For a brief spell right in the middle of the movie, RoboCop does exactly what he’s programmed to do — he arrests bad guys. He does this by using a huge database that crosschecks mugshots with surveillance footage, which leads me to ask an obvious question: Why haven't the regular cops done this? 

The movie can’t decide what state Murphy's brain is in. He begins with all his memories intact, and an obvious case of post-traumatic stress disorder, but then the plot requires changes to his brain chemistry: too much dopamine, not enough, microchips are removed, then they’re put back and the whole time Murphy bounces from one emotional state to none at all. One day he can bump fists with his partner (the great Michael K. Williams in a wasted role) and the next he barely recognizes his weepy wife while reclining in a Tron lightcycle. Recall the original film and how neat this was all handled: Murphy’s memories slowly creeped into RoboCop’s programming, suggesting that the human spirit could never be overwritten. Now contrast that with this mess. The difference is night and day.
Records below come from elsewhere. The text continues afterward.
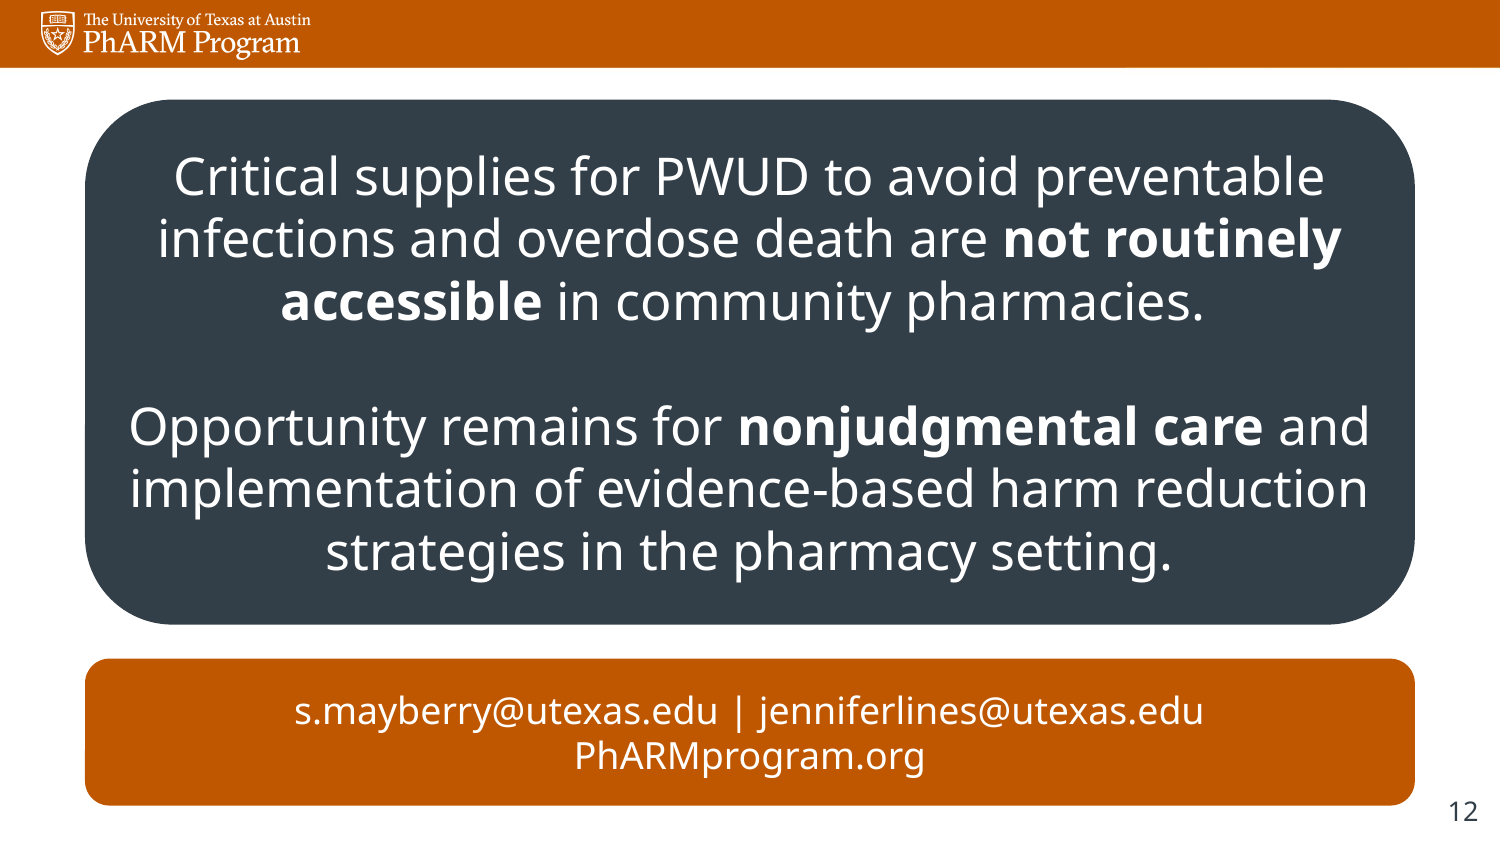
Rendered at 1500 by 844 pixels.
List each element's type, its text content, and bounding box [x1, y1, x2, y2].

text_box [84, 99, 1416, 806]
picture [37, 9, 314, 63]
slide_number ‹#› [1403, 779, 1494, 844]
picture [0, 68, 1500, 844]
Mostly, though, the RoboCop reboot is just stupid moviemaking. It takes close to 65 minutes to get RoboCop on the street, and even then he has to go through the most mindless training program, some of it while listening to yodel-sampled dance music (witness the madness of “Hocus Pocus” by Focus here). The film frequently teases bigger ideas (drones in Afghanistan, the ethics of robotic people, the ineptitude of Congress, FOX News' wacky slant) but all lead to dead ends and hollow payoffs. Even Michael Keaton, doing his best Michael Keaton impression, struggles as the film negotiates its murky waters. This movie is so stupid that when it pans across the dome of the US Capitol, the Washington Monument piercing the sky in the background, the bottom of the screen reads “Washington D.C.” because apparently it needed to be stated. And there’s poor Kinnaman, stuck in that ghastly suit, his career’s metal-plated albatross.

All those memorable scenes of Verhoeven's RoboCop shooting through skirts, wrestling politicians through drywall and making those awful speeches quoting the police code to victims have been replaced with mindless shootouts and vapid action sequences that your brain will forget, delete and write over as they’re happening in real time. Not that this film had to quote its predecessor verbatim, but it did have a legacy to upkeep and it fails on the most basic levels.

Many films have been questionably remade: Psycho, Godzilla, Willy Wonka. Each is their own brand of awful, but RoboCop might be the new gold standard for remakes that just don’t get it.